STATED EXERCISE:
How many lines in the rows below contain the string "track", with case counting? Give only the number.

## begin INPUT

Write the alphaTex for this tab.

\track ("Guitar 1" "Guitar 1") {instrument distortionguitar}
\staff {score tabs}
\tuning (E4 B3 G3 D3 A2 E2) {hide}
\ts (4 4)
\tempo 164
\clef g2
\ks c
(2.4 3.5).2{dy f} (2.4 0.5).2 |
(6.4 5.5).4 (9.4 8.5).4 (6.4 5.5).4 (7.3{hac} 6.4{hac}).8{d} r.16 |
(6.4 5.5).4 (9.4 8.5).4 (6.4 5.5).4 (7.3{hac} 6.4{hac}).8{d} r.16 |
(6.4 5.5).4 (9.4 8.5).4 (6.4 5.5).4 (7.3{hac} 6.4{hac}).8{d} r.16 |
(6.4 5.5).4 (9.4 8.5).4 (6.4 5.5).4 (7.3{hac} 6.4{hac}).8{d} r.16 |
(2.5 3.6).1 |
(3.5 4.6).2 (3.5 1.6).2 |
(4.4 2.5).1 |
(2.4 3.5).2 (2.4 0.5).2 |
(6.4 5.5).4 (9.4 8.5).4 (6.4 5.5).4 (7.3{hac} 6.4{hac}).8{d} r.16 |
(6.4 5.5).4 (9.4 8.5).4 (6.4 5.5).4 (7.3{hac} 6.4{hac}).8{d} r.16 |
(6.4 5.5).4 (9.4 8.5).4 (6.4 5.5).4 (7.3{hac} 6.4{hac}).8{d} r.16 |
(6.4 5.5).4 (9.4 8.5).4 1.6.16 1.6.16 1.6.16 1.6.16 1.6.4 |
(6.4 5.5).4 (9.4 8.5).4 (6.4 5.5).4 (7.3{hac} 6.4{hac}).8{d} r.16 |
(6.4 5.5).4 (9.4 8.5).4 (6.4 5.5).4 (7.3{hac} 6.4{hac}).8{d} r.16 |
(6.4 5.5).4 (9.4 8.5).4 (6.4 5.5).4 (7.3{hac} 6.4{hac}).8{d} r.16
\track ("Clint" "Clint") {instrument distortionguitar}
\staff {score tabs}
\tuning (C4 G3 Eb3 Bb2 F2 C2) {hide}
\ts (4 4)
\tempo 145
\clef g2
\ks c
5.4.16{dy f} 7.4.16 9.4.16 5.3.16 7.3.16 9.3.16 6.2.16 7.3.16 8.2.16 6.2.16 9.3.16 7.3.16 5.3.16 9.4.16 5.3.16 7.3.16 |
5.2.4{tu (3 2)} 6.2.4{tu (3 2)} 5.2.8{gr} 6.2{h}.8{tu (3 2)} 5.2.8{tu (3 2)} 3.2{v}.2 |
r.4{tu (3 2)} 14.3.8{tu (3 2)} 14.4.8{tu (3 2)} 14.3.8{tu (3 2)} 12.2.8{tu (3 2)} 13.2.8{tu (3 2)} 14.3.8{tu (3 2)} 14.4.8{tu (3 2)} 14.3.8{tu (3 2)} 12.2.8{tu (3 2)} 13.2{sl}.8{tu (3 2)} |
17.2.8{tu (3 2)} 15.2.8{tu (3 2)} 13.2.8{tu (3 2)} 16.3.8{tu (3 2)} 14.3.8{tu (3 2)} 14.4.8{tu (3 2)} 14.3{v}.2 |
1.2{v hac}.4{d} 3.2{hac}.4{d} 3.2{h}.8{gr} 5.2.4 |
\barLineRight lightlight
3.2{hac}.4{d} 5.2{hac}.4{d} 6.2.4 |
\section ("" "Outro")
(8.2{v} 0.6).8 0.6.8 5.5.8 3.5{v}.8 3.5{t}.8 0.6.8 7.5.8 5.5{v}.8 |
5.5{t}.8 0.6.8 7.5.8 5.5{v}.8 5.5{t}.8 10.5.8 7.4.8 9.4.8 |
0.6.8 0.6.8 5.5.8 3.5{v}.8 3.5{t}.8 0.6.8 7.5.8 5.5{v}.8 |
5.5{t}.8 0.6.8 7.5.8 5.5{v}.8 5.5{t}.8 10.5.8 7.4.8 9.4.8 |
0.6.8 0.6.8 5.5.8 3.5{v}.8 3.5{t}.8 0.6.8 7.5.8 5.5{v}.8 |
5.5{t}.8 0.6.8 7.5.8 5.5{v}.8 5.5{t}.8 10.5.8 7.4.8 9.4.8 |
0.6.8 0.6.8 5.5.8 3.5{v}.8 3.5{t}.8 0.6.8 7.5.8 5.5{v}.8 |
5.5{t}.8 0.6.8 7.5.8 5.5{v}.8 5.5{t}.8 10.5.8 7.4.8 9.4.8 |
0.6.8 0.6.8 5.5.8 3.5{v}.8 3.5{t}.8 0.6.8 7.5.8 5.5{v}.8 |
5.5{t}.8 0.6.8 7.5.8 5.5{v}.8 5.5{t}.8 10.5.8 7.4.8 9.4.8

## end INPUT

PROBLEM SOLUTION:
2